Вошедшая вскоре Анисья Ивановна разбудила Антошку.
– Ночью ухаживал за мной! – проговорил растроганный "граф".
– Ему что – отоспится днем! – промолвила Анисья Ивановна. – Ну, а ваше здоровье как, Александр Иваныч?..
– Отлежусь, Анисья Ивановна!..
– Малинки не дать ли?
– Ничего не хочется… Вот деньги, – проговорил "граф", указывая на стол, – мальчика накормите…
– И так накормлю… Бог с вами, Александр Иваныч… Теперь вам самим понадобится, а после сочтемся…
– Ну, спасибо… Добрая вы…
"Граф" снова погрузился в дремоту. От него так и пышало жаром.
Анисья Ивановна вызвала Антошку и приказала ему идти к докторше.
Через четверть часа Антошка уже вбегал в третий этаж и вошел в отворенную дверь квартиры думского врача. В прихожей дожидалось несколько человек бедного люда. Это был час приема больных…
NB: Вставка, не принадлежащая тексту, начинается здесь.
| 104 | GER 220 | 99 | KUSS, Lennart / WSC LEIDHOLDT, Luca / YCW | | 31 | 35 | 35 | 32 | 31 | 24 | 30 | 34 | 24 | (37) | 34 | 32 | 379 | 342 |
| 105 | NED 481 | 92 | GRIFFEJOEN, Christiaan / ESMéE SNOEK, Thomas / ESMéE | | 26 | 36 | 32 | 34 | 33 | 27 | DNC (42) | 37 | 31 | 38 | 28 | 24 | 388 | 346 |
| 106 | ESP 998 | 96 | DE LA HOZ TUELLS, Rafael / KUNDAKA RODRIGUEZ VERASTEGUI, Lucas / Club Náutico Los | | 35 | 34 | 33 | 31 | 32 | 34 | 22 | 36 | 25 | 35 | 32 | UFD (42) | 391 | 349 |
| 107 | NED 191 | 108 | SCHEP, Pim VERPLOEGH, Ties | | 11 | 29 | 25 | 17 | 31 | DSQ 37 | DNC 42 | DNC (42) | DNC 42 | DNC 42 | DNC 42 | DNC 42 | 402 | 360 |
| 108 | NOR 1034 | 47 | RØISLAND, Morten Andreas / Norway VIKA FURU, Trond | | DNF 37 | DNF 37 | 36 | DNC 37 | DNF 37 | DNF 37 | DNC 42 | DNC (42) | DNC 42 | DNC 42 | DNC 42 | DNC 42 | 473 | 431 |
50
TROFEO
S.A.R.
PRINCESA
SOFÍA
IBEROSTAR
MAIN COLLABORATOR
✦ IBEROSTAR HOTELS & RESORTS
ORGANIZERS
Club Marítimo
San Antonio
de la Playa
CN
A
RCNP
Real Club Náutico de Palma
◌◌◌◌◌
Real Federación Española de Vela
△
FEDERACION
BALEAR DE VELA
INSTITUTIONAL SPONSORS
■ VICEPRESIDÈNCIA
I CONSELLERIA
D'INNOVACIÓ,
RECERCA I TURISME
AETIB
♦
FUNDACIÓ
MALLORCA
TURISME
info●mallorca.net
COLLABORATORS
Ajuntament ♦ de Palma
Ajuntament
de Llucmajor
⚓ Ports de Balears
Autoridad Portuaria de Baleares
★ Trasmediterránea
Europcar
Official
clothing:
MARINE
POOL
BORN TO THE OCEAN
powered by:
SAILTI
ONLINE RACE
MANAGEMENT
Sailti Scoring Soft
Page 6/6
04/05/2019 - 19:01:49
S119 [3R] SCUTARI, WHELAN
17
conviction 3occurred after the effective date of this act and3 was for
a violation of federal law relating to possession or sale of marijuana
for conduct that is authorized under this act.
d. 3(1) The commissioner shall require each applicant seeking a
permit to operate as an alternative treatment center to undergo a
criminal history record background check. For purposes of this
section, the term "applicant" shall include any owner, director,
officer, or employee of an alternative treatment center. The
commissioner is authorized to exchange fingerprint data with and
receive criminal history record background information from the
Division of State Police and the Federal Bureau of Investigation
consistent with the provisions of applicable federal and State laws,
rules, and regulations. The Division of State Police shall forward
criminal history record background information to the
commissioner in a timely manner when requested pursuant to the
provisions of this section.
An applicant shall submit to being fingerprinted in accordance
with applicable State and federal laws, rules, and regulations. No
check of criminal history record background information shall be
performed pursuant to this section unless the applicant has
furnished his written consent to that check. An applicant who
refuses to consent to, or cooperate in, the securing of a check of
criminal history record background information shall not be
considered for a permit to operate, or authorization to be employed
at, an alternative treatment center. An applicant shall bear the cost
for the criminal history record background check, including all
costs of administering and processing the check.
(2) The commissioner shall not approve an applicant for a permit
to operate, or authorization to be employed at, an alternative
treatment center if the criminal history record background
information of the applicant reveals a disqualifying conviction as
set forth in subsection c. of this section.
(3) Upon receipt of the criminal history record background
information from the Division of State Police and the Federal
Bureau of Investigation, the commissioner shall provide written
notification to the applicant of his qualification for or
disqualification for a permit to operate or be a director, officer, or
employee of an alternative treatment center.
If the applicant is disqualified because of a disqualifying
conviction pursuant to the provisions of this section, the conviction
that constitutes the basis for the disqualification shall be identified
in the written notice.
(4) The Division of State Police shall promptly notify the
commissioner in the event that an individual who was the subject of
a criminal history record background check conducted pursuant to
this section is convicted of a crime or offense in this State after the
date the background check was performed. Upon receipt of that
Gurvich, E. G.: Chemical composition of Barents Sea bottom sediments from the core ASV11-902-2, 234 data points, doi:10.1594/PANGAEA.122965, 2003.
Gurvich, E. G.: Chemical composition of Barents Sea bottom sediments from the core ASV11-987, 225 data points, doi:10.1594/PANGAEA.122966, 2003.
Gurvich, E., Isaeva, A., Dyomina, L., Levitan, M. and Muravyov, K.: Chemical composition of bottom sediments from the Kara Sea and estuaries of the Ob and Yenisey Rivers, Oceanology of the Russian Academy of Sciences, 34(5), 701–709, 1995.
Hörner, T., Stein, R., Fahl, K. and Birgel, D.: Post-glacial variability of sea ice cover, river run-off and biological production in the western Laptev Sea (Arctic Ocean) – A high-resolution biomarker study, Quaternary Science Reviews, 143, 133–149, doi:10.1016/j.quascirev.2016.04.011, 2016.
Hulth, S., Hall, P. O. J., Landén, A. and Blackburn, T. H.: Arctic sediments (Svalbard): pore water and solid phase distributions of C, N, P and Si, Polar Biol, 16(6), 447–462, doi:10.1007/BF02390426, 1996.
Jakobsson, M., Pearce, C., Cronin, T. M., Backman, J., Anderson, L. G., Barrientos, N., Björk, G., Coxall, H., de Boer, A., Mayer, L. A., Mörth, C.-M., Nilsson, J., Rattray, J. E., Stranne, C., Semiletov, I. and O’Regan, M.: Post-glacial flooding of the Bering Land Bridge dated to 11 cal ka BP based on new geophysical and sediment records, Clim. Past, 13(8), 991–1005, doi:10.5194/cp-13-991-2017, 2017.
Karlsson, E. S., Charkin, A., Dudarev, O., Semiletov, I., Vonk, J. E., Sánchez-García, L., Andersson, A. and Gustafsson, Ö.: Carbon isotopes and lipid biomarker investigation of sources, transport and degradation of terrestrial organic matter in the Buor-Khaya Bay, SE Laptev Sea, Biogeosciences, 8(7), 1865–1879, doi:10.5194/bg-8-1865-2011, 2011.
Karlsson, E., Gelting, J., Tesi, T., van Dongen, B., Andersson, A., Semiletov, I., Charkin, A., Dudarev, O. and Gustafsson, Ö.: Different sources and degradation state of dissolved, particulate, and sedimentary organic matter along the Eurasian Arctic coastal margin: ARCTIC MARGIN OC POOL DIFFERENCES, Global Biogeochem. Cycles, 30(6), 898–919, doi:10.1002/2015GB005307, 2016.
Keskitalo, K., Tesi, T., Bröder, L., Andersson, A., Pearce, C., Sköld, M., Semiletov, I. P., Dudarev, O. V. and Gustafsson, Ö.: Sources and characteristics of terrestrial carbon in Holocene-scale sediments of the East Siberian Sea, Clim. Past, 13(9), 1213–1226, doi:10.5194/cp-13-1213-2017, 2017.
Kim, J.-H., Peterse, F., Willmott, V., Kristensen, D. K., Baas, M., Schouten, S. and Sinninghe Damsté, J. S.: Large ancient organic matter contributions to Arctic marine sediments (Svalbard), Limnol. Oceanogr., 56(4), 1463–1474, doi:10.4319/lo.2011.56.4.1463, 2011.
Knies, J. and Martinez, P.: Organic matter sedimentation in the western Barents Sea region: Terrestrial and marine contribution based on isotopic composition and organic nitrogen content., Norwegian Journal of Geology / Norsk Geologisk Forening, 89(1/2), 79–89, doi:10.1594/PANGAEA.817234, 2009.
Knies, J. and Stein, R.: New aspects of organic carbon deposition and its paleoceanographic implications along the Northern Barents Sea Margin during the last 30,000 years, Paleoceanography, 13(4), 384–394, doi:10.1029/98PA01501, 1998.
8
Прошло несколько минут. Из кабинета вышла какая-то баба, а вслед за нею на пороге показалась небольшого роста брюнетка с умным и выразительным, несколько возбужденным лицом еврейского типа и живыми блестящими черными глазами. Вся ее маленькая фигурка в белом балахоне, одетом поверх черного платья, дышала какою-то вызывающею энергией.
– Смотрите же… Не забудьте, что я вам сказала, – говорила она быстро и точно, решительным, несколько авторитетным голосом. – Три раза в день по чайной ложке и мазь… Чья очередь?.. Пожалуйте…
В эту минуту Антошка подбежал к ней и проговорил взволнованным голосом:
– Госпожа докторша, будьте добреньки, зайдите поскорей к графу… Он опасно заболел…
– К какому графу? – изумилась докторша, взглядывая на взволнованного Антошку. – Граф может позвать другого врача…
Антошка поспешил объяснить, что заболевший не граф, а только так прозывается. Он Александр Иванович Опольев, и бедный, совсем бедный… Вчера выходил в одном пальтеце и вернулся весь заколевши… А всю ночь горел… И сейчас горит… Грудь болит, и ломит спину.
– Помогите, госпожа докторша, а то неравно помрет! – прибавил Антошка упавшим голосом.
Докторша записала адрес и обещала прийти тотчас же, как окончит прием больных.
– В десять часов буду! – прибавила она.
– Спаси вас бог! – воскликнул полный благодарности Антошка и побежал домой.
В десять часов явилась докторша. Ее встретила Анисья Ивановна и сочла почему-то нужным сообщить ей, кто такой ее жилец, как он оставлен богатыми своими родственниками и принужден побираться. Не преминула Анисья Ивановна рассказать и о том, как Александр Иванович пригрел такого же нищенку-сиротку Антошку…
Только после этого предисловия Анисья Ивановна ввела докторшу в комнату жильца и, подойдя к его кровати, сказала:
– А я вам, Александр Иванович… докторшу привела…
"Граф" недовольно повел глазами на вошедшую. Его несколько смущало появление женщины-врача, и он надвинул на себя одеяло.
– Напрасно вы беспокоили, Анисья Ивановна, госпожу докторшу… У меня, собственно говоря, ничего серьезного…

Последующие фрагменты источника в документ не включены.